Rekapalli Hari Krishna, Cohen Aaron M, Hersh William R
Department of Medical Informatics & Clinical Epidemiology, Oregon Health & Science University, Portland, OR 97239, USA.
AMIA Annu Symp Proc. 2007 Oct 11;2007:620-4.
Identify the set of features that best explained the variation in the performance measure of TREC 2006 Genomics information extraction task, Mean Average Passage Precision (MAPP).
A multivariate regression model was built using a backward-elimination approach as a function of certain generalized features that were common to all the algorithms used by TREC 2006 Genomics track participants.
Our regression analysis found that the following four factors were collectively associated with variation in MAPP: (1) Normalization of keywords in the query (2) Use of Entrez gene thesaurus for synonymous terms look-up (3) Unit of text retrieved using respective IR algorithms and (4) The way a passage was defined.

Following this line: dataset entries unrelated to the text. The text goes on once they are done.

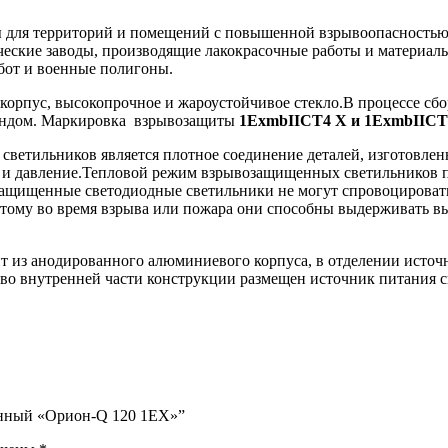
для территорий и помещений с повышенной взрывоопасностью.
кие заводы, производящие лакокрасочные работы и материалы, 
бот и военные полигоны.
рпус, высокопрочное и жароустойчивое стекло.В процессе сбо
аундом. Маркировка взрывозащиты
1ЕхmbIICT4 X и 1ЕхmbIICT
ветильников является плотное соединение деталей, изготовле
 и давление.Тепловой режим взрывозащищенных светильников пр
озащищенные светодиодные светильники не могут спровоцироват
ому во время взрыва или пожара они способны выдерживать выс
т из анодированного алюминиевого корпуса, в отделении источн
, во внутренней части конструкции размещен источник питания 
щенный «Орион-Q 120 1ЕХ»”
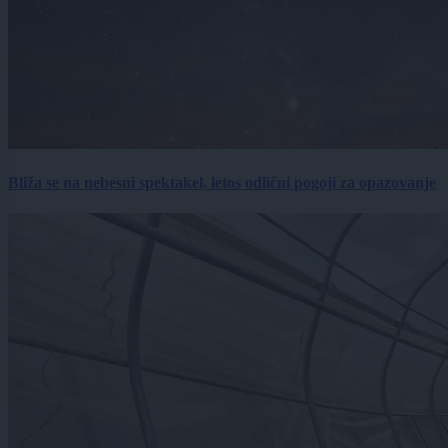
Bliža se na nebesni spektakel, letos odlični pogoji za opazovanje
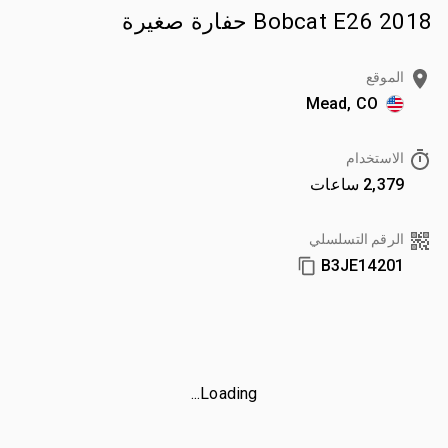
2018 Bobcat E26 حفارة صغيرة
الموقع
Mead, CO
الاستخدام
2,379 ساعات
الرقم التسلسلي
B3JE14201
Loading...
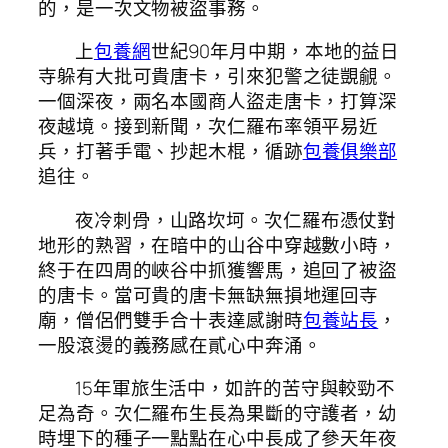
的，是一次文物被盜事務。
上
包養網
世紀90年月中期，本地的益日
寺躲有大批可貴唐卡，引來犯警之徒覬覦。
一個深夜，兩名本國商人盜走唐卡，打算深
夜越境。接到新聞，次仁羅布率領平易近
兵，打著手電、抄起木棍，循跡
包養俱樂部
追往。
夜冷刺骨，山路坎坷。次仁羅布憑仗對
地形的熟習，在暗中的山谷中穿越數小時，
終于在四周的峽谷中抓獲響馬，追回了被盜
的唐卡。當可貴的唐卡無缺無損地運回寺
廟，僧侶們雙手合十表達感謝時
包養站長
，
一股滾燙的義務感在貳心中奔涌。
15年軍旅生活中，如許的苦守與較勁不
足為奇。次仁羅布生長為果斷的守護者，幼
時埋下的種子一點點在心中長成了參天年夜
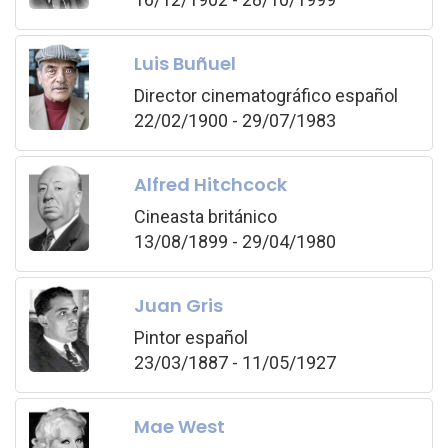
Luis Buñuel
Director cinematográfico español
22/02/1900 - 29/07/1983
Alfred Hitchcock
Cineasta británico
13/08/1899 - 29/04/1980
Juan Gris
Pintor español
23/03/1887 - 11/05/1927
Mae West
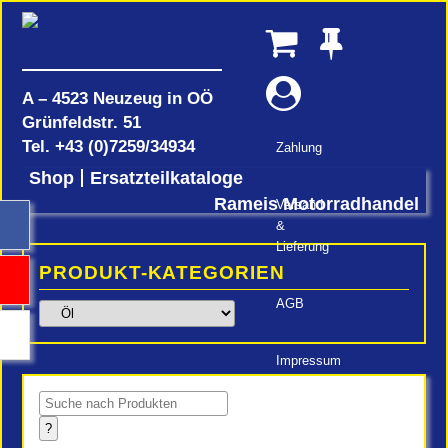
A – 4523 Neuzeug in OÖ
Grünfeldstr. 51
Tel.
+43 (0)7259/34934
Zahlung
Shop
Ersatzteilkataloge
Rameis Motorradhandel
Versand
&
Lieferung
PRODUKT-KATEGORIEN
AGB
Impressum
Products
search
?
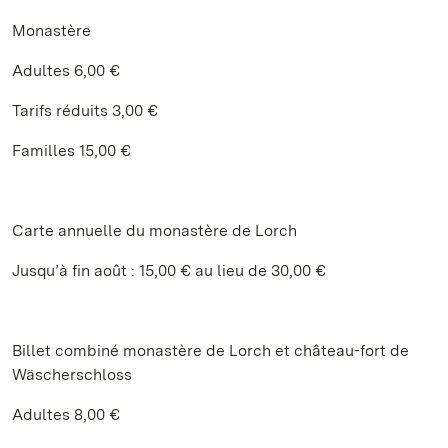
Monastère
Adultes 6,00 €
Tarifs réduits 3,00 €
Familles 15,00 €
Carte annuelle du monastère de Lorch
Jusqu’à fin août : 15,00 € au lieu de 30,00 €
Billet combiné monastère de Lorch et château-fort de
Wäscherschloss
Adultes 8,00 €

These reasonably likely hypotheses, generated by an exploratory data analysis, are informative in understanding results of the TREC 2006 Genomics passage extraction task. This approach has general value for analyzing the results of similar common challenge tasks.

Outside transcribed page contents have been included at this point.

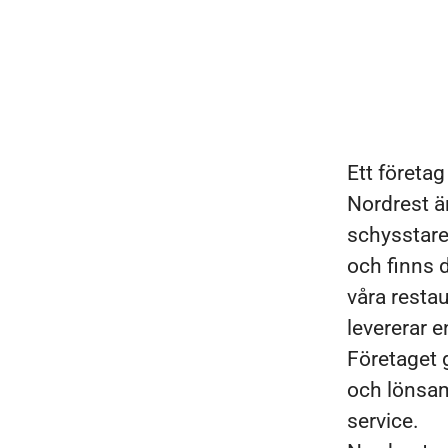
Ett företa
Nordrest ä
schysstare 
och finns 
våra restau
levererar 
Företaget 
och lönsam 
service.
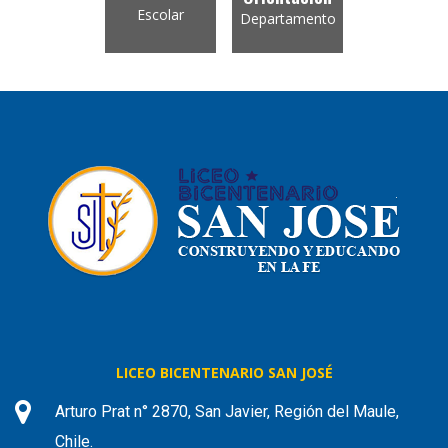
Escolar
Departamento
LICEO BICENTENARIO SAN JOSÉ
Arturo Prat n° 2870, San Javier, Región del Maule,
Chile.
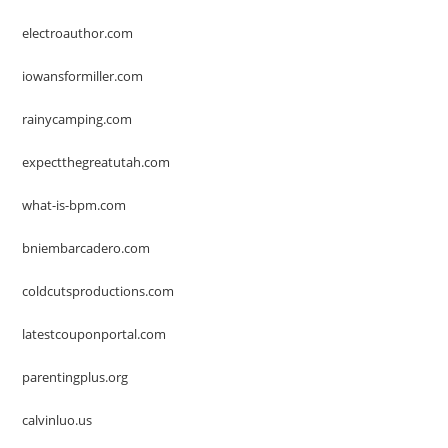
electroauthor.com
iowansformiller.com
rainycamping.com
expectthegreatutah.com
what-is-bpm.com
bniembarcadero.com
coldcutsproductions.com
latestcouponportal.com
parentingplus.org
calvinluo.us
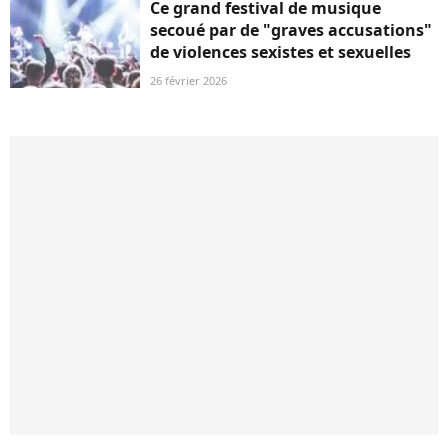
Ce grand festival de musique
secoué par de "graves accusations"
de violences sexistes et sexuelles
26 février 2026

确定最能解释TREC 2006基因组信息提取任务性能指标平均段落精度(MAPP)变化的一组特征。
使用向后消除法构建多元回归模型,该模型是TREC 2006基因组赛道参与者使用的所有算法共有的某些广义特征的函数。
我们的回归分析发现,以下四个因素与MAPP的变化共同相关:(1)查询中关键词的规范化;(2)使用Entrez基因词库进行同义词查找;(3)使用各自的信息检索算法检索的文本单元;(4)段落的定义方式。
这些由探索性数据分析得出的合理假设,对于理解TREC 2006基因组段落提取任务的结果具有参考价值。这种方法对于分析类似的常见挑战性任务的结果具有普遍价值。